#### Task details:
For the data below, give the number of lines in which "justify" occurs. Include nothing besides that number.

(Records excerpted from a collection)
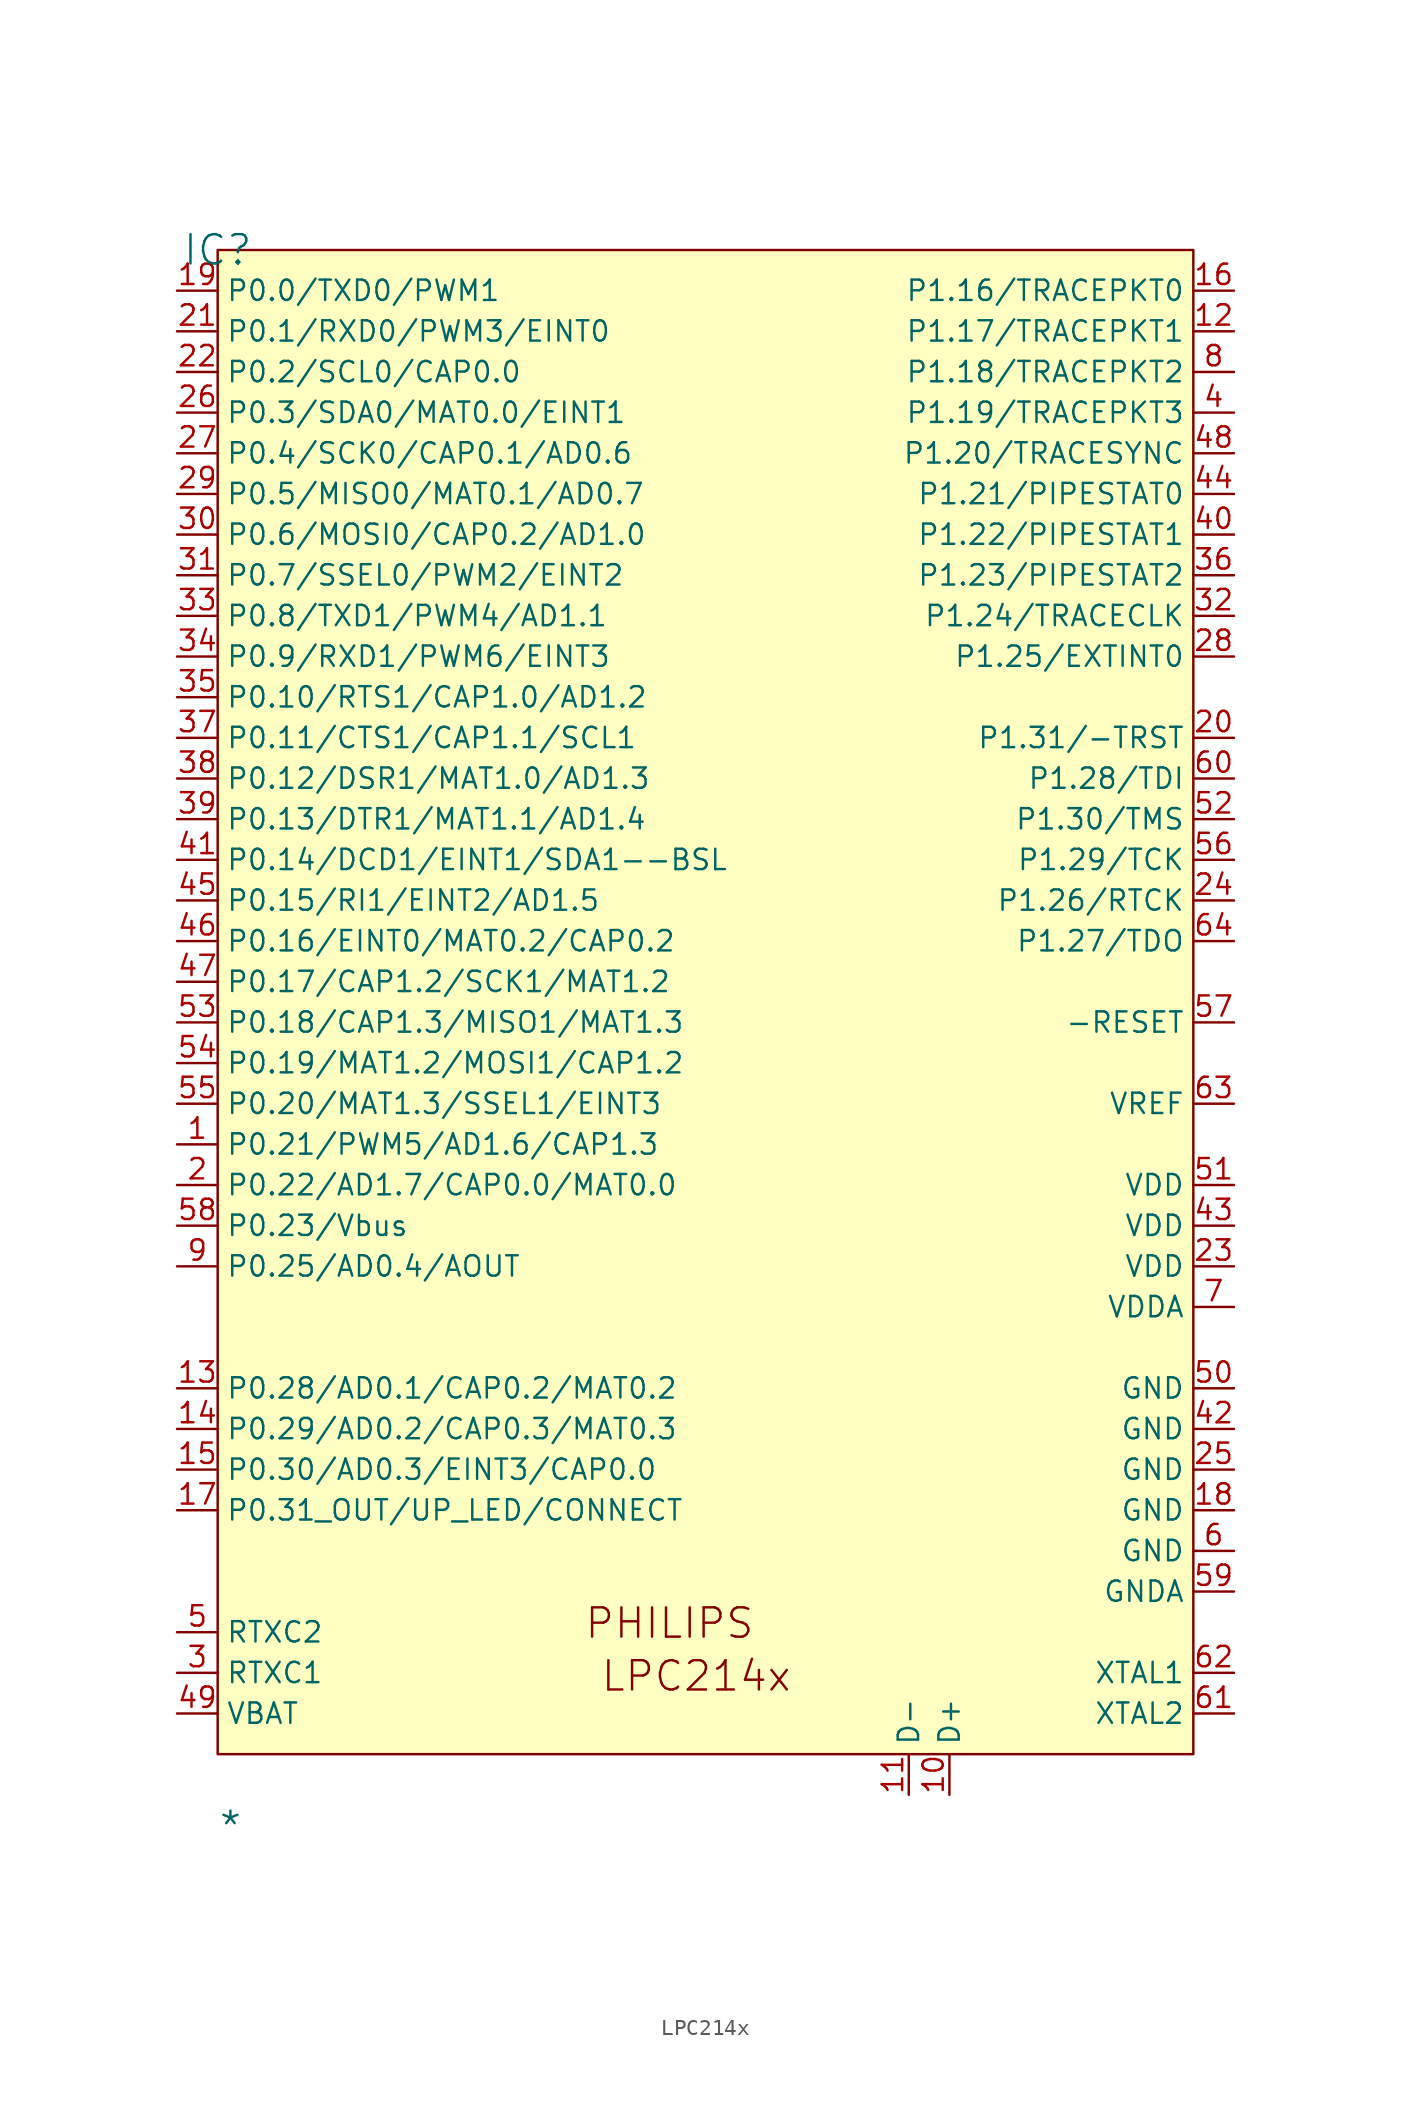
<source format=kicad_sym>
(kicad_symbol_lib
  (version 20241209)
  (generator "kicad_symbol_editor")
  (generator_version "9.0")
  (symbol "LPC214x"
    (property "Reference" "IC"
      (at 0 0 0)
      (effects (font (size 1.829 1.829))))
    (property "Value" "*"
      (at 0 -99.568 0)
      (effects (font (size 1.829 1.829)) (justify left bottom)))
    (symbol "LPC214x_1_0"
      (rectangle (start 60.96 0) (end 0 -93.98) (stroke (width 0) (type solid) (color 128 0 0 1)) (fill (type background)))
      (text "PHILIPS" (at 22.86 -86.868 0) (effects (font (size 1.829 1.829)) (justify left bottom)))
      (text "LPC214x" (at 23.876 -90.17 0) (effects (font (size 1.829 1.829)) (justify left bottom)))
      (pin passive line (at -2.54 -2.54 0) (length 2.54) (name "P0.0/TXD0/PWM1" (effects (font (size 1.27 1.27)))) (number "19" (effects (font (size 1.27 1.27)))))
      (pin passive line (at -2.54 -5.08 0) (length 2.54) (name "P0.1/RXD0/PWM3/EINT0" (effects (font (size 1.27 1.27)))) (number "21" (effects (font (size 1.27 1.27)))))
      (pin passive line (at -2.54 -7.62 0) (length 2.54) (name "P0.2/SCL0/CAP0.0" (effects (font (size 1.27 1.27)))) (number "22" (effects (font (size 1.27 1.27)))))
      (pin passive line (at -2.54 -10.16 0) (length 2.54) (name "P0.3/SDA0/MAT0.0/EINT1" (effects (font (size 1.27 1.27)))) (number "26" (effects (font (size 1.27 1.27)))))
      (pin passive line (at -2.54 -12.7 0) (length 2.54) (name "P0.4/SCK0/CAP0.1/AD0.6" (effects (font (size 1.27 1.27)))) (number "27" (effects (font (size 1.27 1.27)))))
      (pin passive line (at -2.54 -15.24 0) (length 2.54) (name "P0.5/MISO0/MAT0.1/AD0.7" (effects (font (size 1.27 1.27)))) (number "29" (effects (font (size 1.27 1.27)))))
      (pin passive line (at -2.54 -17.78 0) (length 2.54) (name "P0.6/MOSI0/CAP0.2/AD1.0" (effects (font (size 1.27 1.27)))) (number "30" (effects (font (size 1.27 1.27)))))
      (pin passive line (at -2.54 -20.32 0) (length 2.54) (name "P0.7/SSEL0/PWM2/EINT2" (effects (font (size 1.27 1.27)))) (number "31" (effects (font (size 1.27 1.27)))))
      (pin passive line (at -2.54 -22.86 0) (length 2.54) (name "P0.8/TXD1/PWM4/AD1.1" (effects (font (size 1.27 1.27)))) (number "33" (effects (font (size 1.27 1.27)))))
      (pin passive line (at -2.54 -25.4 0) (length 2.54) (name "P0.9/RXD1/PWM6/EINT3" (effects (font (size 1.27 1.27)))) (number "34" (effects (font (size 1.27 1.27)))))
      (pin passive line (at -2.54 -27.94 0) (length 2.54) (name "P0.10/RTS1/CAP1.0/AD1.2" (effects (font (size 1.27 1.27)))) (number "35" (effects (font (size 1.27 1.27)))))
      (pin passive line (at -2.54 -30.48 0) (length 2.54) (name "P0.11/CTS1/CAP1.1/SCL1" (effects (font (size 1.27 1.27)))) (number "37" (effects (font (size 1.27 1.27)))))
      (pin passive line (at -2.54 -33.02 0) (length 2.54) (name "P0.12/DSR1/MAT1.0/AD1.3" (effects (font (size 1.27 1.27)))) (number "38" (effects (font (size 1.27 1.27)))))
      (pin passive line (at -2.54 -35.56 0) (length 2.54) (name "P0.13/DTR1/MAT1.1/AD1.4" (effects (font (size 1.27 1.27)))) (number "39" (effects (font (size 1.27 1.27)))))
      (pin passive line (at -2.54 -38.1 0) (length 2.54) (name "P0.14/DCD1/EINT1/SDA1--BSL" (effects (font (size 1.27 1.27)))) (number "41" (effects (font (size 1.27 1.27)))))
      (pin passive line (at -2.54 -40.64 0) (length 2.54) (name "P0.15/RI1/EINT2/AD1.5" (effects (font (size 1.27 1.27)))) (number "45" (effects (font (size 1.27 1.27)))))
      (pin passive line (at -2.54 -43.18 0) (length 2.54) (name "P0.16/EINT0/MAT0.2/CAP0.2" (effects (font (size 1.27 1.27)))) (number "46" (effects (font (size 1.27 1.27)))))
      (pin passive line (at -2.54 -45.72 0) (length 2.54) (name "P0.17/CAP1.2/SCK1/MAT1.2" (effects (font (size 1.27 1.27)))) (number "47" (effects (font (size 1.27 1.27)))))
      (pin passive line (at -2.54 -48.26 0) (length 2.54) (name "P0.18/CAP1.3/MISO1/MAT1.3" (effects (font (size 1.27 1.27)))) (number "53" (effects (font (size 1.27 1.27)))))
      (pin passive line (at -2.54 -50.8 0) (length 2.54) (name "P0.19/MAT1.2/MOSI1/CAP1.2" (effects (font (size 1.27 1.27)))) (number "54" (effects (font (size 1.27 1.27)))))
      (pin passive line (at -2.54 -53.34 0) (length 2.54) (name "P0.20/MAT1.3/SSEL1/EINT3" (effects (font (size 1.27 1.27)))) (number "55" (effects (font (size 1.27 1.27)))))
      (pin passive line (at -2.54 -55.88 0) (length 2.54) (name "P0.21/PWM5/AD1.6/CAP1.3" (effects (font (size 1.27 1.27)))) (number "1" (effects (font (size 1.27 1.27)))))
      (pin passive line (at -2.54 -58.42 0) (length 2.54) (name "P0.22/AD1.7/CAP0.0/MAT0.0" (effects (font (size 1.27 1.27)))) (number "2" (effects (font (size 1.27 1.27)))))
      (pin passive line (at -2.54 -60.96 0) (length 2.54) (name "P0.23/Vbus" (effects (font (size 1.27 1.27)))) (number "58" (effects (font (size 1.27 1.27)))))
      (pin passive line (at -2.54 -63.5 0) (length 2.54) (name "P0.25/AD0.4/AOUT" (effects (font (size 1.27 1.27)))) (number "9" (effects (font (size 1.27 1.27)))))
      (pin passive line (at -2.54 -71.12 0) (length 2.54) (name "P0.28/AD0.1/CAP0.2/MAT0.2" (effects (font (size 1.27 1.27)))) (number "13" (effects (font (size 1.27 1.27)))))
      (pin passive line (at -2.54 -73.66 0) (length 2.54) (name "P0.29/AD0.2/CAP0.3/MAT0.3" (effects (font (size 1.27 1.27)))) (number "14" (effects (font (size 1.27 1.27)))))
      (pin passive line (at -2.54 -76.2 0) (length 2.54) (name "P0.30/AD0.3/EINT3/CAP0.0" (effects (font (size 1.27 1.27)))) (number "15" (effects (font (size 1.27 1.27)))))
      (pin output line (at -2.54 -78.74 0) (length 2.54) (name "P0.31_OUT/UP_LED/CONNECT" (effects (font (size 1.27 1.27)))) (number "17" (effects (font (size 1.27 1.27)))))
      (pin passive line (at -2.54 -86.36 0) (length 2.54) (name "RTXC2" (effects (font (size 1.27 1.27)))) (number "5" (effects (font (size 1.27 1.27)))))
      (pin passive line (at -2.54 -88.9 0) (length 2.54) (name "RTXC1" (effects (font (size 1.27 1.27)))) (number "3" (effects (font (size 1.27 1.27)))))
      (pin passive line (at -2.54 -91.44 0) (length 2.54) (name "VBAT" (effects (font (size 1.27 1.27)))) (number "49" (effects (font (size 1.27 1.27)))))
      (pin passive line (at 43.18 -96.52 90) (length 2.54) (name "D-" (effects (font (size 1.27 1.27)))) (number "11" (effects (font (size 1.27 1.27)))))
      (pin passive line (at 45.72 -96.52 90) (length 2.54) (name "D+" (effects (font (size 1.27 1.27)))) (number "10" (effects (font (size 1.27 1.27)))))
      (pin passive line (at 63.5 -2.54 180) (length 2.54) (name "P1.16/TRACEPKT0" (effects (font (size 1.27 1.27)))) (number "16" (effects (font (size 1.27 1.27)))))
      (pin passive line (at 63.5 -5.08 180) (length 2.54) (name "P1.17/TRACEPKT1" (effects (font (size 1.27 1.27)))) (number "12" (effects (font (size 1.27 1.27)))))
      (pin passive line (at 63.5 -7.62 180) (length 2.54) (name "P1.18/TRACEPKT2" (effects (font (size 1.27 1.27)))) (number "8" (effects (font (size 1.27 1.27)))))
      (pin passive line (at 63.5 -10.16 180) (length 2.54) (name "P1.19/TRACEPKT3" (effects (font (size 1.27 1.27)))) (number "4" (effects (font (size 1.27 1.27)))))
      (pin passive line (at 63.5 -12.7 180) (length 2.54) (name "P1.20/TRACESYNC" (effects (font (size 1.27 1.27)))) (number "48" (effects (font (size 1.27 1.27)))))
      (pin passive line (at 63.5 -15.24 180) (length 2.54) (name "P1.21/PIPESTAT0" (effects (font (size 1.27 1.27)))) (number "44" (effects (font (size 1.27 1.27)))))
      (pin passive line (at 63.5 -17.78 180) (length 2.54) (name "P1.22/PIPESTAT1" (effects (font (size 1.27 1.27)))) (number "40" (effects (font (size 1.27 1.27)))))
      (pin passive line (at 63.5 -20.32 180) (length 2.54) (name "P1.23/PIPESTAT2" (effects (font (size 1.27 1.27)))) (number "36" (effects (font (size 1.27 1.27)))))
      (pin passive line (at 63.5 -22.86 180) (length 2.54) (name "P1.24/TRACECLK" (effects (font (size 1.27 1.27)))) (number "32" (effects (font (size 1.27 1.27)))))
      (pin passive line (at 63.5 -25.4 180) (length 2.54) (name "P1.25/EXTINT0" (effects (font (size 1.27 1.27)))) (number "28" (effects (font (size 1.27 1.27)))))
      (pin passive line (at 63.5 -30.48 180) (length 2.54) (name "P1.31/-TRST" (effects (font (size 1.27 1.27)))) (number "20" (effects (font (size 1.27 1.27)))))
      (pin passive line (at 63.5 -33.02 180) (length 2.54) (name "P1.28/TDI" (effects (font (size 1.27 1.27)))) (number "60" (effects (font (size 1.27 1.27)))))
      (pin passive line (at 63.5 -35.56 180) (length 2.54) (name "P1.30/TMS" (effects (font (size 1.27 1.27)))) (number "52" (effects (font (size 1.27 1.27)))))
      (pin passive line (at 63.5 -38.1 180) (length 2.54) (name "P1.29/TCK" (effects (font (size 1.27 1.27)))) (number "56" (effects (font (size 1.27 1.27)))))
      (pin passive line (at 63.5 -40.64 180) (length 2.54) (name "P1.26/RTCK" (effects (font (size 1.27 1.27)))) (number "24" (effects (font (size 1.27 1.27)))))
      (pin passive line (at 63.5 -43.18 180) (length 2.54) (name "P1.27/TDO" (effects (font (size 1.27 1.27)))) (number "64" (effects (font (size 1.27 1.27)))))
      (pin passive line (at 63.5 -48.26 180) (length 2.54) (name "-RESET" (effects (font (size 1.27 1.27)))) (number "57" (effects (font (size 1.27 1.27)))))
      (pin passive line (at 63.5 -53.34 180) (length 2.54) (name "VREF" (effects (font (size 1.27 1.27)))) (number "63" (effects (font (size 1.27 1.27)))))
      (pin passive line (at 63.5 -58.42 180) (length 2.54) (name "VDD" (effects (font (size 1.27 1.27)))) (number "51" (effects (font (size 1.27 1.27)))))
      (pin passive line (at 63.5 -60.96 180) (length 2.54) (name "VDD" (effects (font (size 1.27 1.27)))) (number "43" (effects (font (size 1.27 1.27)))))
      (pin passive line (at 63.5 -63.5 180) (length 2.54) (name "VDD" (effects (font (size 1.27 1.27)))) (number "23" (effects (font (size 1.27 1.27)))))
      (pin passive line (at 63.5 -66.04 180) (length 2.54) (name "VDDA" (effects (font (size 1.27 1.27)))) (number "7" (effects (font (size 1.27 1.27)))))
      (pin passive line (at 63.5 -71.12 180) (length 2.54) (name "GND" (effects (font (size 1.27 1.27)))) (number "50" (effects (font (size 1.27 1.27)))))
      (pin passive line (at 63.5 -73.66 180) (length 2.54) (name "GND" (effects (font (size 1.27 1.27)))) (number "42" (effects (font (size 1.27 1.27)))))
      (pin passive line (at 63.5 -76.2 180) (length 2.54) (name "GND" (effects (font (size 1.27 1.27)))) (number "25" (effects (font (size 1.27 1.27)))))
      (pin passive line (at 63.5 -78.74 180) (length 2.54) (name "GND" (effects (font (size 1.27 1.27)))) (number "18" (effects (font (size 1.27 1.27)))))
      (pin passive line (at 63.5 -81.28 180) (length 2.54) (name "GND" (effects (font (size 1.27 1.27)))) (number "6" (effects (font (size 1.27 1.27)))))
      (pin passive line (at 63.5 -83.82 180) (length 2.54) (name "GNDA" (effects (font (size 1.27 1.27)))) (number "59" (effects (font (size 1.27 1.27)))))
      (pin passive line (at 63.5 -88.9 180) (length 2.54) (name "XTAL1" (effects (font (size 1.27 1.27)))) (number "62" (effects (font (size 1.27 1.27)))))
      (pin passive line (at 63.5 -91.44 180) (length 2.54) (name "XTAL2" (effects (font (size 1.27 1.27)))) (number "61" (effects (font (size 1.27 1.27))))))))
</source>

#### Worked solution:
3